TASK TO COMPLETE
Give the records below again, word for word. No pictures belong in the copy.
BEGIN SUPPLIED ENTRIES
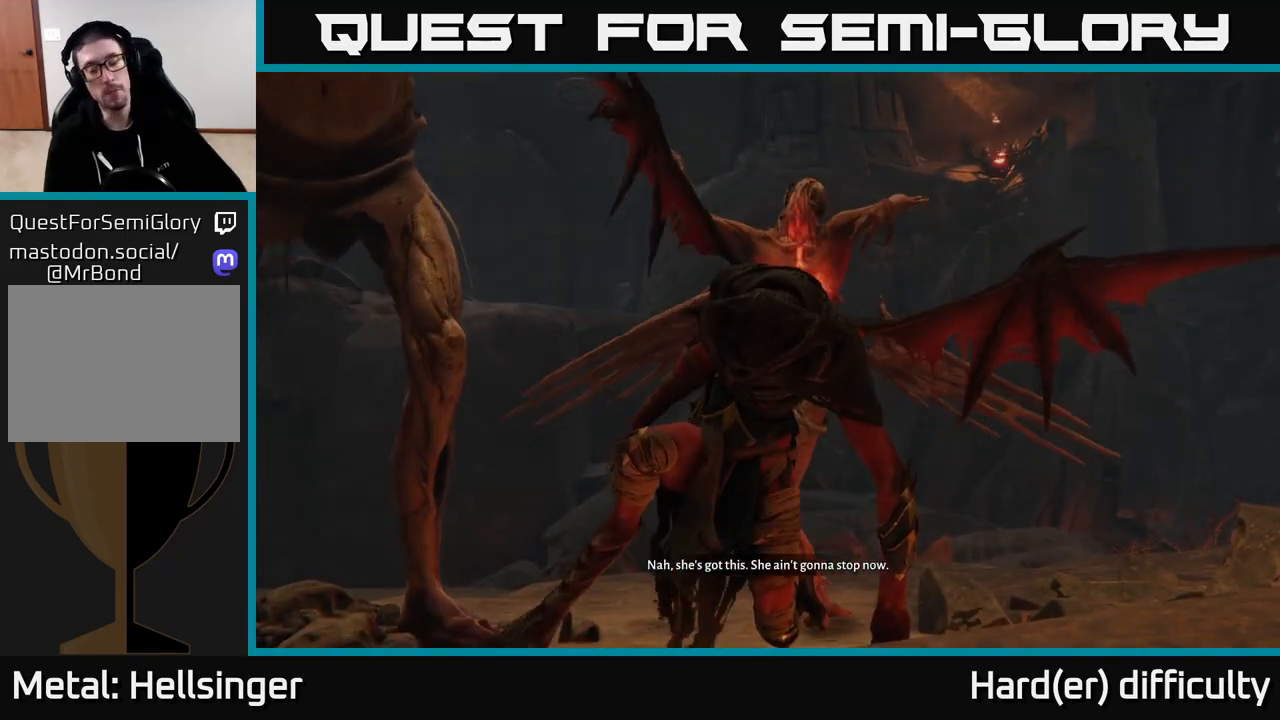
{"buttons": [], "left_stick": "center", "right_stick": "center", "events": []}
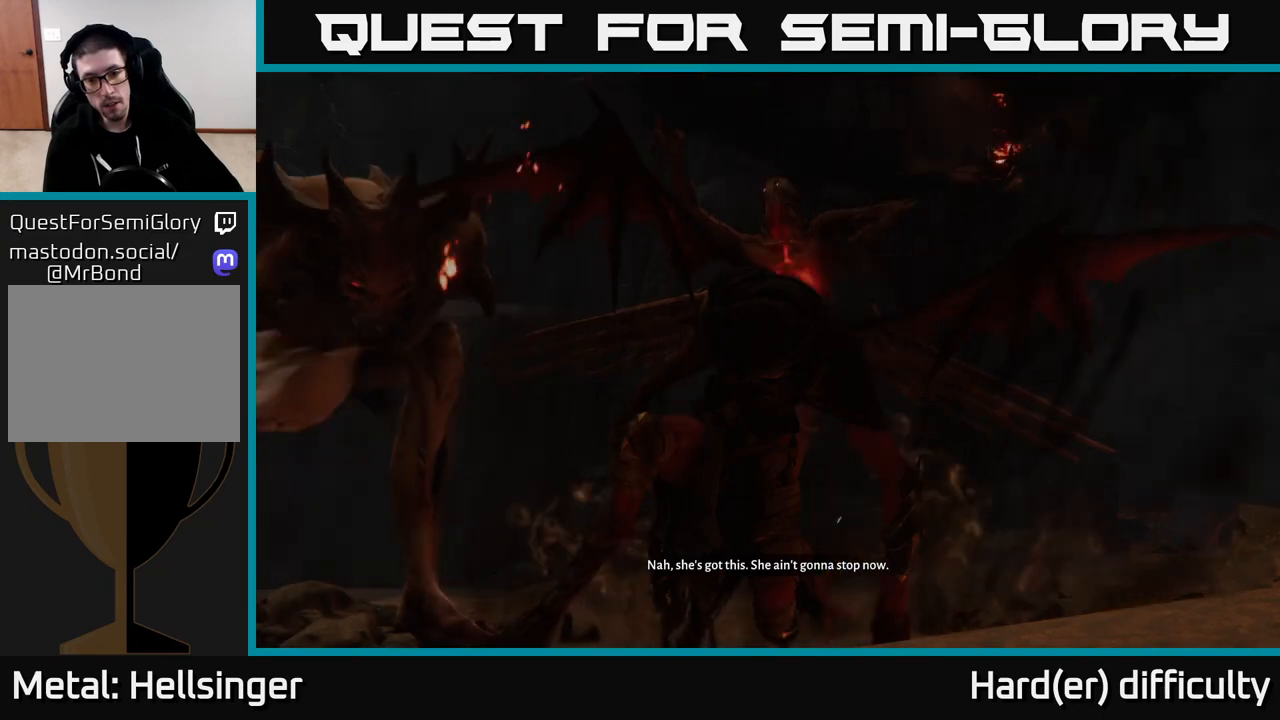
{"buttons": [], "left_stick": "center", "right_stick": "center", "events": []}
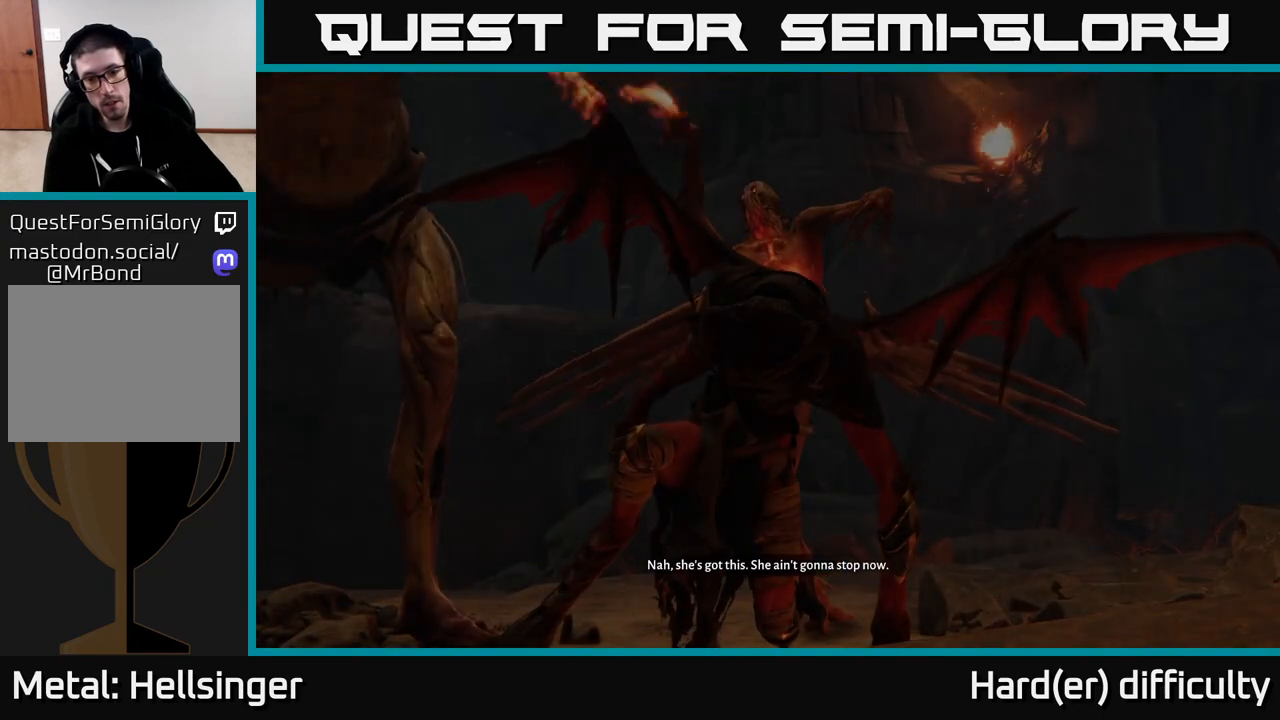
{"buttons": [], "left_stick": "center", "right_stick": "center", "events": []}
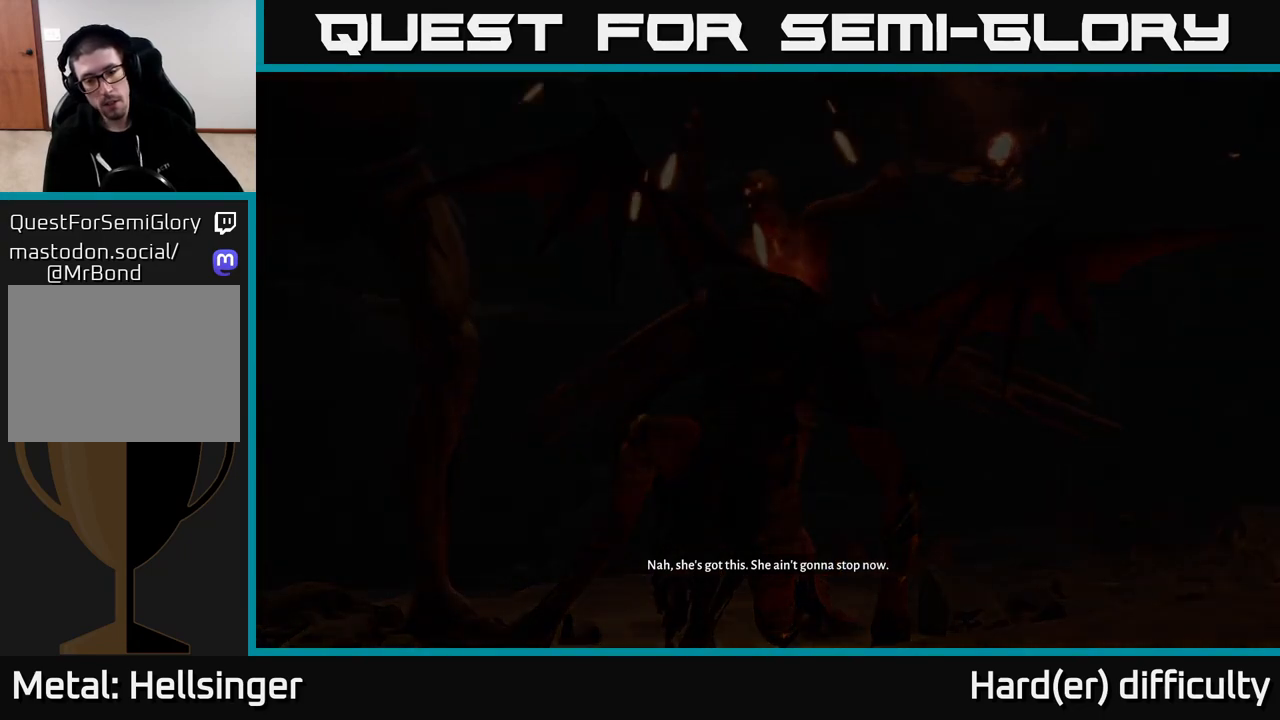
{"buttons": [], "left_stick": "center", "right_stick": "center", "events": []}
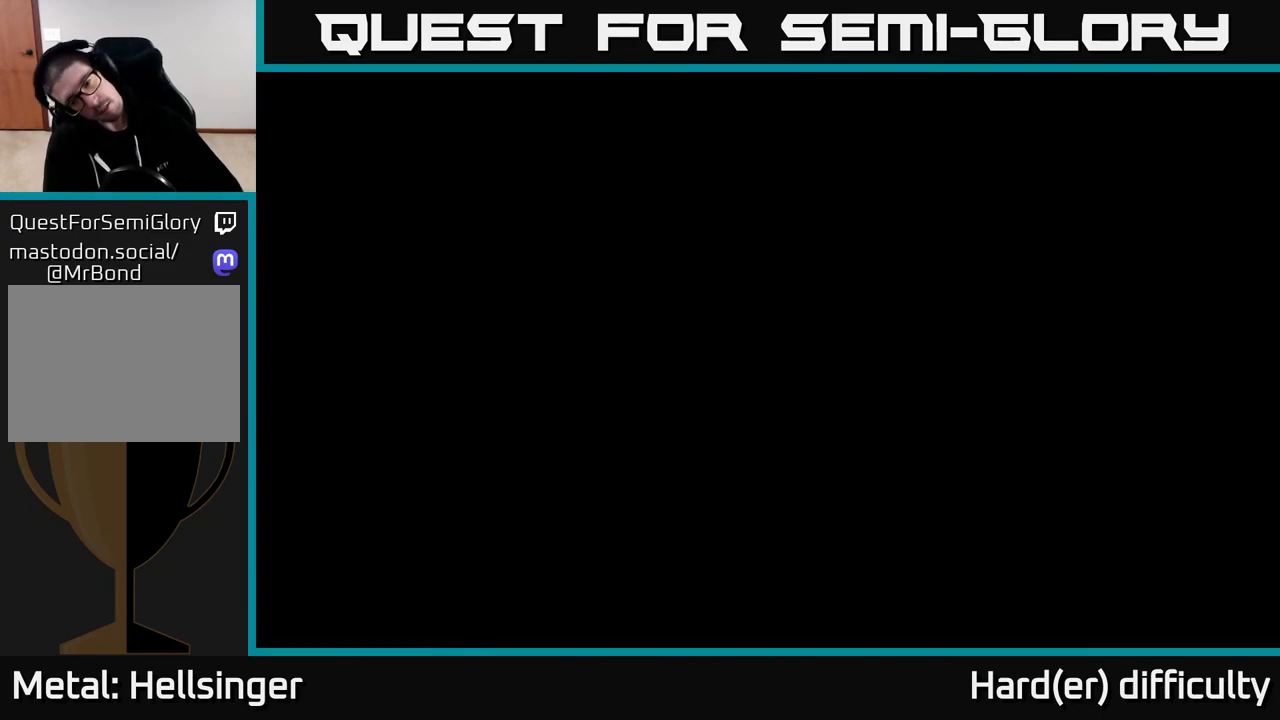
{"buttons": [], "left_stick": "center", "right_stick": "center", "events": []}
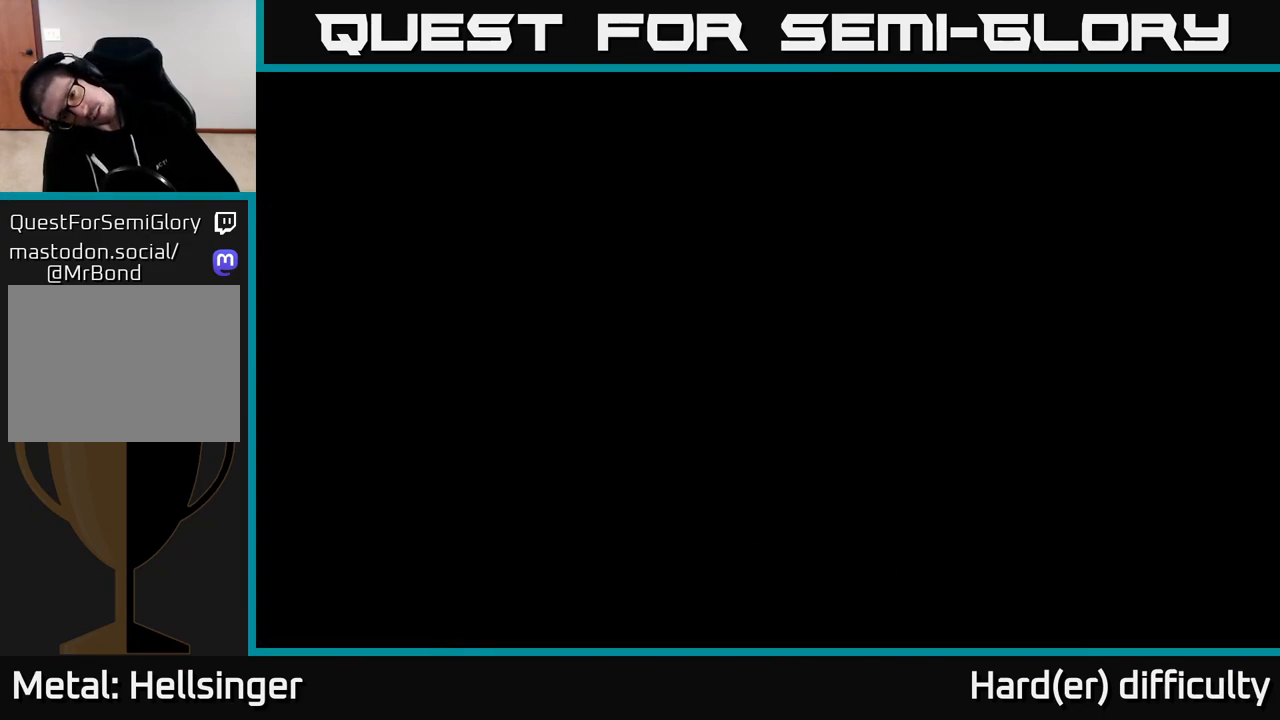
{"buttons": [], "left_stick": "center", "right_stick": "center", "events": []}
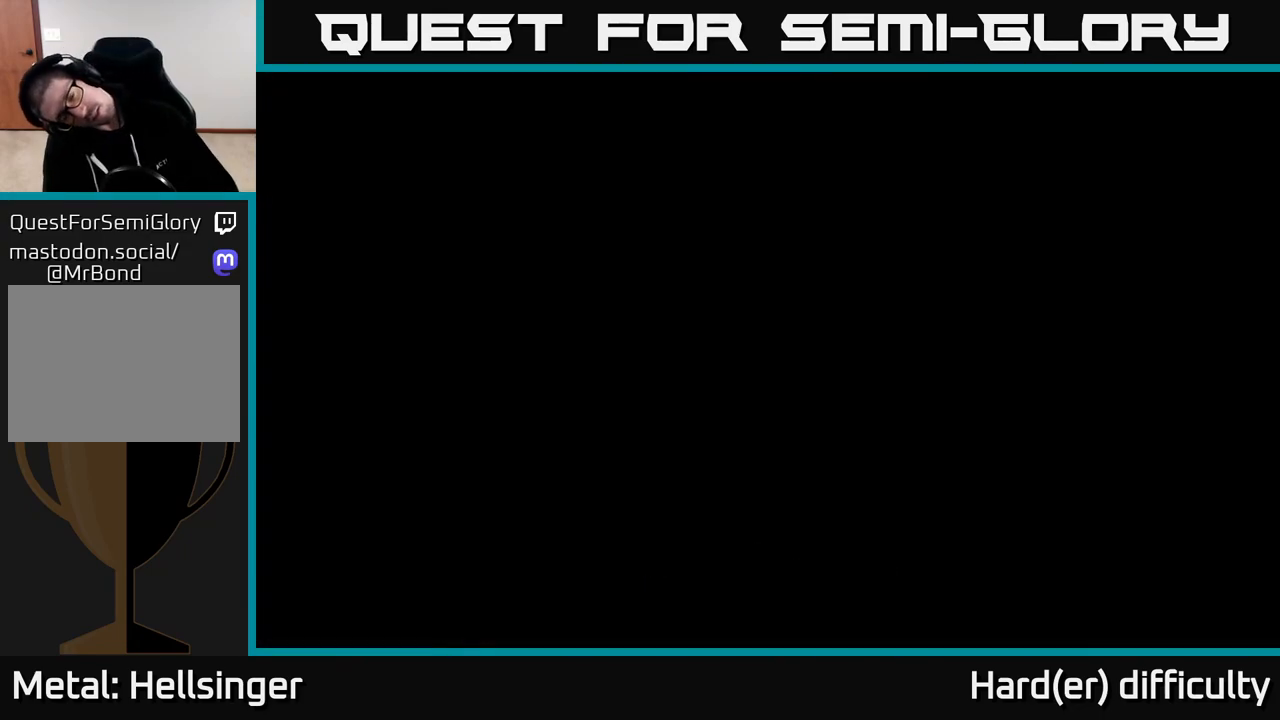
{"buttons": [], "left_stick": "center", "right_stick": "center", "events": []}
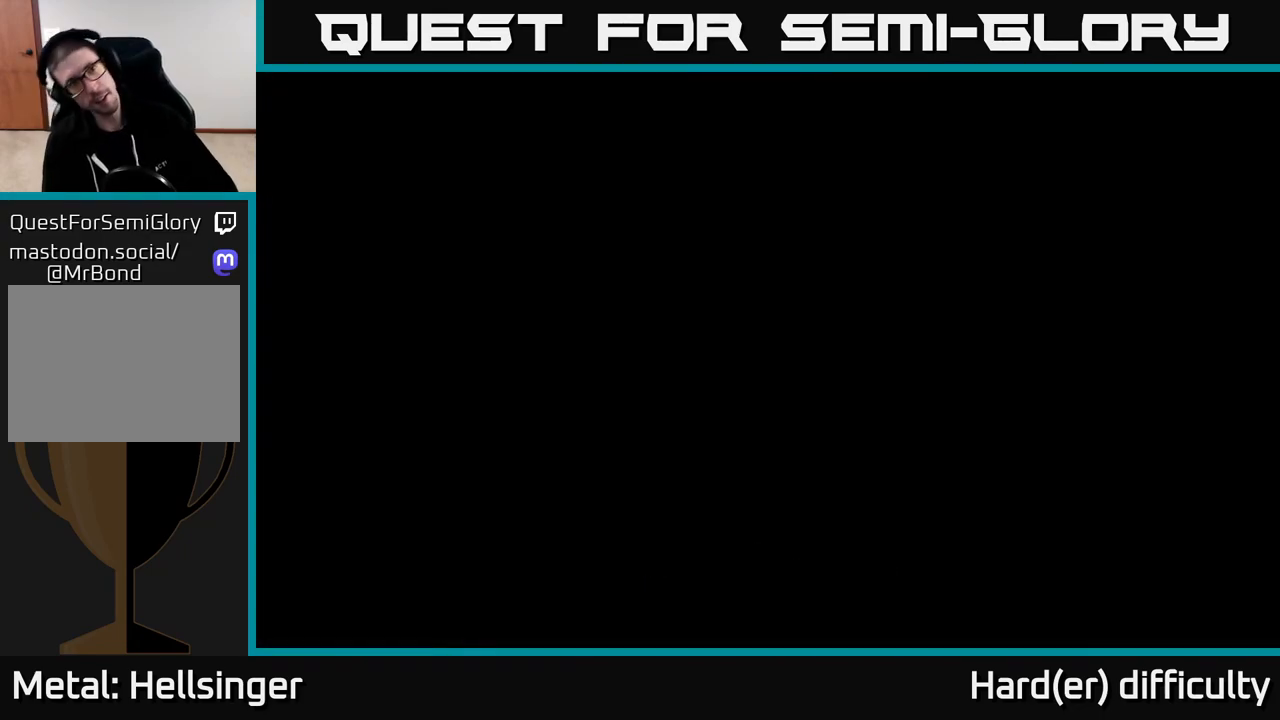
{"buttons": [], "left_stick": "center", "right_stick": "center", "events": []}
END SUPPLIED ENTRIES
PROBLEM SOLUTION
{"buttons": [], "left_stick": "center", "right_stick": "center", "events": []}
{"buttons": [], "left_stick": "center", "right_stick": "center", "events": []}
{"buttons": [], "left_stick": "center", "right_stick": "center", "events": []}
{"buttons": [], "left_stick": "center", "right_stick": "center", "events": []}
{"buttons": [], "left_stick": "center", "right_stick": "center", "events": []}
{"buttons": [], "left_stick": "center", "right_stick": "center", "events": []}
{"buttons": [], "left_stick": "center", "right_stick": "center", "events": []}
{"buttons": [], "left_stick": "center", "right_stick": "center", "events": []}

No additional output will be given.